Similarly, to ensure all students and researchers access journal articles, ‘one nation, one subscription’ has been recommended in which the Central government would negotiate with and pay the journal publishers. Equally important are sophisticated software requiring periodic renewal. Besides journals, therefore, such software should also be brought under its umbrella. These initiatives, as many others, appear laudable, provided they avoid duplicity of efforts and are cost-effective, with security of data fully protected.

It is proposed that a Research Excellence Framework for higher educational institutions be evolved aiming at assessment of research. Would it conflict with the role of the assessment architecture of the NEP? Similarly, the ideas to establish higher education research centres in reputed research-focused universities/institutes, and to transform the existing R&D institutions to research universities require to be fleshed out in detail. Shouldn’t converting a scientific R&D institute to a research university negate the liberal idea of a university espoused in the NEP?

The draft recommends the expansion of the STI funding landscape and various measures to achieve the desired level of funding from the public and private sources.

Our R&D investment being sub-optimal by every conceivable standard, enhancement of funding is a fundamental necessity. But is there a need to set up a national STI financing authority and an STI development bank? Modifying/waiving the General Financial Rules for large-scale programmes and projects of national importance is also problematic. While bureaucratic and audit requirements often dampen innovation, they are also meant to ensure discipline and public accountability. This is an area where public consultations can provide meaningful solutions.

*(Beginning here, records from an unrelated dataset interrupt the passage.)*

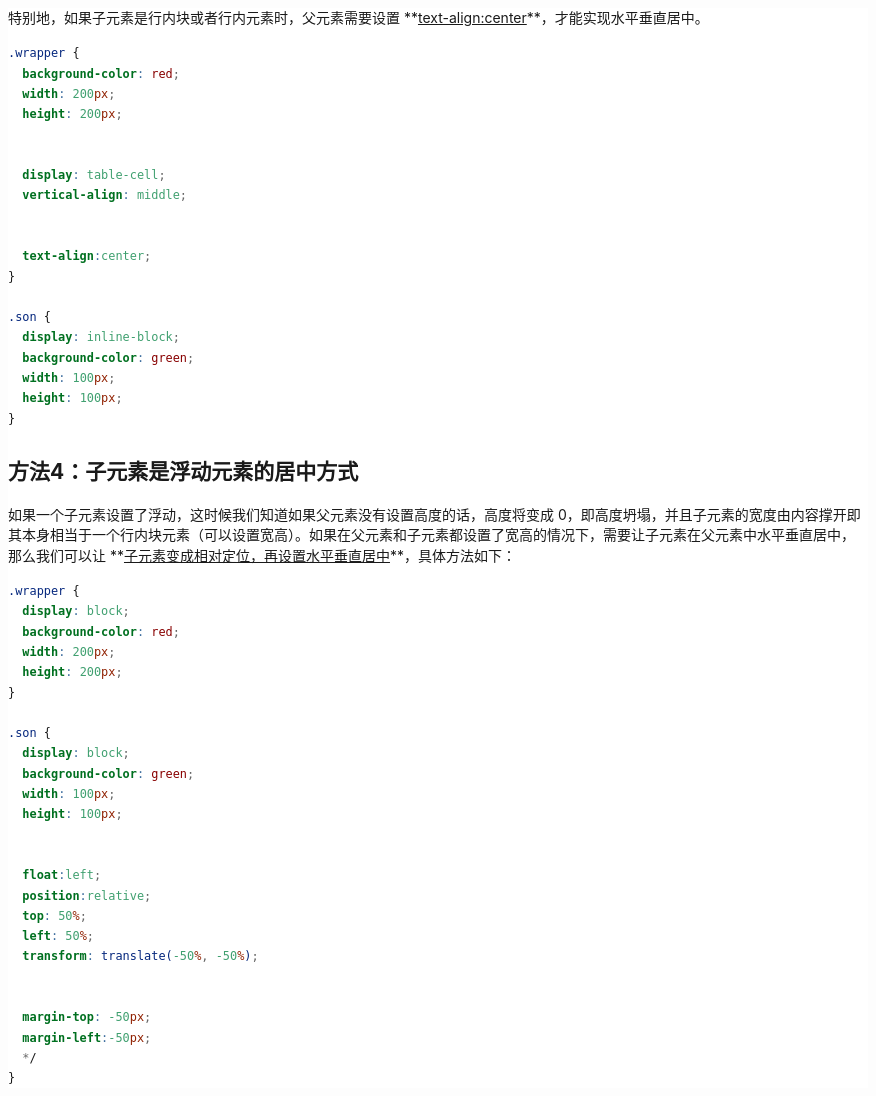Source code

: 特别地，如果子元素是行内块或者行内元素时，父元素需要设置 **[text-align:center](https://link.juejin.cn/?target=http%3A%2F%2Fjs.jirengu.com%2Fkeseb%2F36%2Fedit%3Fhtml%2Ccss%2Coutput "http://js.jirengu.com/keseb/36/edit?html,css,output")**，才能实现水平垂直居中。

```CSS
.wrapper {
  background-color: red;
  width: 200px;
  height: 200px;
  
  
  display: table-cell;
  vertical-align: middle;
  
  
  text-align:center;
}

.son {
  display: inline-block;
  background-color: green;
  width: 100px;
  height: 100px;
}

```

方法4：子元素是浮动元素的居中方式
-----------------

如果一个子元素设置了浮动，这时候我们知道如果父元素没有设置高度的话，高度将变成 0，即高度坍塌，并且子元素的宽度由内容撑开即其本身相当于一个行内块元素（可以设置宽高）。如果在父元素和子元素都设置了宽高的情况下，需要让子元素在父元素中水平垂直居中，那么我们可以让 **[子元素变成相对定位，再设置水平垂直居中](https://link.juejin.cn/?target=http%3A%2F%2Fjs.jirengu.com%2Fkeseb%2F39%2Fedit%3Fhtml%2Ccss%2Coutput "http://js.jirengu.com/keseb/39/edit?html,css,output")**，具体方法如下：

```CSS
.wrapper {
  display: block;
  background-color: red;
  width: 200px;
  height: 200px;
}

.son {
  display: block;
  background-color: green;
  width: 100px;
  height: 100px;
  
  
  float:left;
  position:relative;
  top: 50%;
  left: 50%;
  transform: translate(-50%, -50%);
  
  
  margin-top: -50px;
  margin-left:-50px; 
  */
}

```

Other interesting features include fostering S&T-enabled entrepreneurship and mainstreaming grassroots innovation and traditional knowledge systems. While indigenisation of technology has been pursued for decades, it is not evident how a strategic technology development fund would be helpful. Including equity and inclusion “as a sub-text to all STI policies and programmes”, expanding women’s reservation to at least 30 per cent in all decision-making bodies, including in selection and evaluation committees, and promoting the representation of LGBTQ+ community are progressive measures, per se.

While the importance of scientific communication and public engagement has been duly highlighted, the significance of doing so in regional languages deserves to be highlighted.

Despite some inadequacies, the draft STIP is a crucial document that should spur wide discussion in the scientific and non-scientific communities. The final document should also begin with the vision and not have it at the end, as in the draft.